Dallas mayor aiming for 400 hires in high school summer internship program
Thursday, March 17, 2016 by Staff Writer - Dallas Business Journal
This year, Dallas Mayor Mike Rawlings hopes 400 Dallas high school students find professional summer jobs through the Mayor’s Intern Fellows Program.

Through the program, between June 13 and Aug. 5, students from Dallas high schools and charter schools will work paid internships with some of the city's most recognizable businesses. Companies participating in the program have included AT&T, Texas Instruments and Tenet Healthcare.

To participate, students must be at least 16 years old and have a minimum grade point average of 3.0. They are required to submit a letter of recommendation from a member of their campus' leadership team.

Students who meet the requirements attend a job fair that will be held this year on April 8 at the Dallas Hyatt Regency. During the event, more than 1,000 students will have the opportunity to engage in 5- to 10-minute interviews with more than 200 companies. All students typically interview with two to three companies.

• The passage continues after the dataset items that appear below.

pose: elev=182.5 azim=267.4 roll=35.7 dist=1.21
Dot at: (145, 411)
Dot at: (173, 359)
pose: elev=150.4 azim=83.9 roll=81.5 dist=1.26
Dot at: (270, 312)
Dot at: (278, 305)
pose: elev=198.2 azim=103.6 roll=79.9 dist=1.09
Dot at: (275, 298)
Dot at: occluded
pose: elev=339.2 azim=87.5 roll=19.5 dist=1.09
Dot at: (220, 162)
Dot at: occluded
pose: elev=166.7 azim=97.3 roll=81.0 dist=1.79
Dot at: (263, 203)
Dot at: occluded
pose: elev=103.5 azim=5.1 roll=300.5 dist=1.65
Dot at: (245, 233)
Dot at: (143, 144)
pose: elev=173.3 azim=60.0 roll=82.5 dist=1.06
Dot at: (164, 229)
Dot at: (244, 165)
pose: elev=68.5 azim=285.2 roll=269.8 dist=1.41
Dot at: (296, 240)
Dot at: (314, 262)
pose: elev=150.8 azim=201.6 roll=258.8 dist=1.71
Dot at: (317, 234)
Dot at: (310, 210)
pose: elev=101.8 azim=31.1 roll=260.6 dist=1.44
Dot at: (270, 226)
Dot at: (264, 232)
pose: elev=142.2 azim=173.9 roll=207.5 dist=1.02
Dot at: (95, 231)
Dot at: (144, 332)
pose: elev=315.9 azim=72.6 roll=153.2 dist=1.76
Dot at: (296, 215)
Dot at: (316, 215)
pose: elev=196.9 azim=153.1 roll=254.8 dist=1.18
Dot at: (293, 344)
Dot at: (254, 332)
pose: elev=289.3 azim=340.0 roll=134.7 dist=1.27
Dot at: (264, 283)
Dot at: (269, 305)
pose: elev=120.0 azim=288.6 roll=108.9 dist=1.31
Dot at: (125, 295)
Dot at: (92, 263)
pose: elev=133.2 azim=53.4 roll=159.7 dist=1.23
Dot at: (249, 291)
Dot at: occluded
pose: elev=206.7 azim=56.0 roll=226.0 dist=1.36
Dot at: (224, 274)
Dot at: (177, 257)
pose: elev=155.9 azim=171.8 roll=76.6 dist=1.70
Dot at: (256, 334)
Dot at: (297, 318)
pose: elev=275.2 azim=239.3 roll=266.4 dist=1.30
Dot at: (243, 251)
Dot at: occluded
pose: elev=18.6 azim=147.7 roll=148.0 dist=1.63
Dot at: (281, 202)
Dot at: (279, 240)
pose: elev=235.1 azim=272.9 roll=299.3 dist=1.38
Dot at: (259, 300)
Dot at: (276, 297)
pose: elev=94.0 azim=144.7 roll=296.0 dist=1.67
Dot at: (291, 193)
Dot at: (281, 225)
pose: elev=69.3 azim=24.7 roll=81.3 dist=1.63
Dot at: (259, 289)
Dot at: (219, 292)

Last year, 1,790 students applied for the intern program and 1,075 qualified for the job fair. Around 350 were employed by 218 companies and nonprofits.

"It teaches self-discipline," Rawlings said of the program. “These kids have to be at work at 8:30 in the morning – many have to take buses for an hour to get there. They have to look good, they have to act well. They would not have learned that if it wasn’t for this (program). "

The program was founded in 2008 to introduce high school students to careers paths and opportunities. Participants work 20 to 40 hours per week for eight weeks and earn a minimum rate of $9 per hour. In 2015, participants earned more than $700,000 in wages.

Though Rawlings declined to give further details, he said the intern program is applying for government grants in an effort to expand to include more participants.

As the program grows, Rawlings hopes to add not just more large corporations, but small companies to the businesses hosting interns.

"We've got a lot of big business that give these kids jobs," Rawlings added. "I'd love mom-and-pop companies to teach our interns those businesses as well."